Saved entries
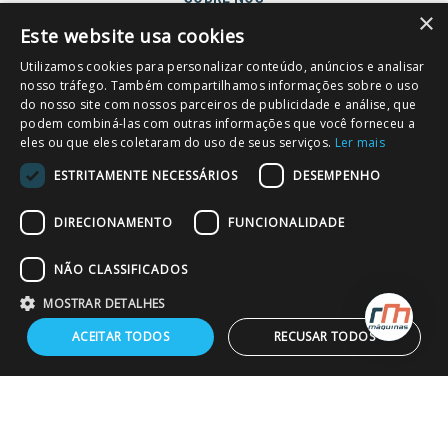
×
Este website usa cookies
Sobre a empresa
Segurança e privacidade
Utilizamos cookies para personalizar conteúdo, anúncios e analisar
nosso tráfego. Também compartilhamos informações sobre o uso
Política e privacidade
do nosso site com nossos parceiros de publicidade e análise, que
podem combiná-las com outras informações que você forneceu a
AJUDA E SUPORTE
eles ou que eles coletaram do uso de seus serviços.
Ler mais
Trocas e devoluções
ESTRITAMENTE NECESSÁRIOS
DESEMPENHO
Fale conosco
DIRECIONAMENTO
FUNCIONALIDADE
Blog
ATENDIMENTO
NÃO CLASSIFICADOS
Whatsapp
MOSTRAR DETALHES
0800 604 3377
ACEITAR TODOS
RECUSAR TODOS
FORMAS DE PAGAMENTO
COMPRA SEGURA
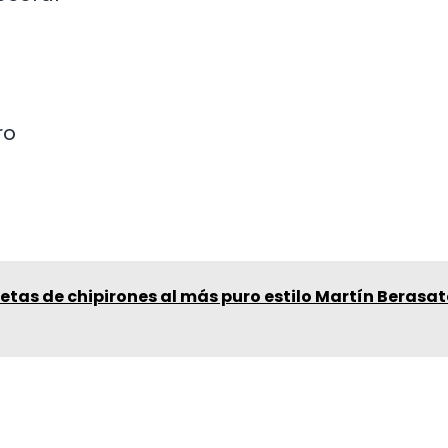
ro
etas de chipirones al más puro estilo Martín Berasat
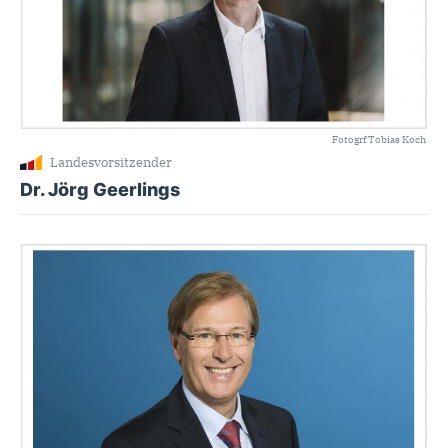
Fotogrf Tobias Koch
Landesvorsitzender
Dr. Jörg Geerlings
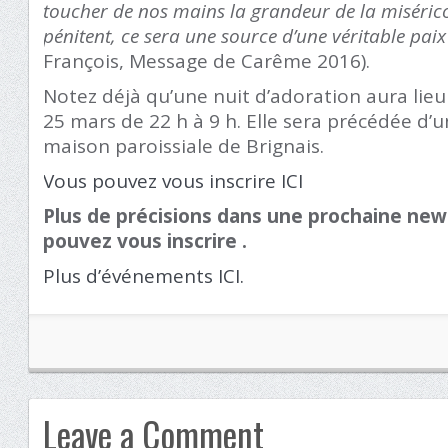
toucher de nos mains la grandeur de la miséri
pénitent, ce sera une source d’une véritable paix 
François, Message de Carême 2016).
Notez déjà qu’une nuit d’adoration aura lieu
25 mars de 22 h à 9 h. Elle sera précédée d’une
maison paroissiale de Brignais.
Vous pouvez vous inscrire ICI
Plus de précisions dans une prochaine news
pouvez vous inscrire .
Plus d’événements ICI.
Leave a Comment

> _TASK DESCRIPTION_: Tally the lines in the records above that contain the string "pouvez", treating uppercase and lowercase as different. Give only the number.

> _WRITTEN RESPONSE_: 2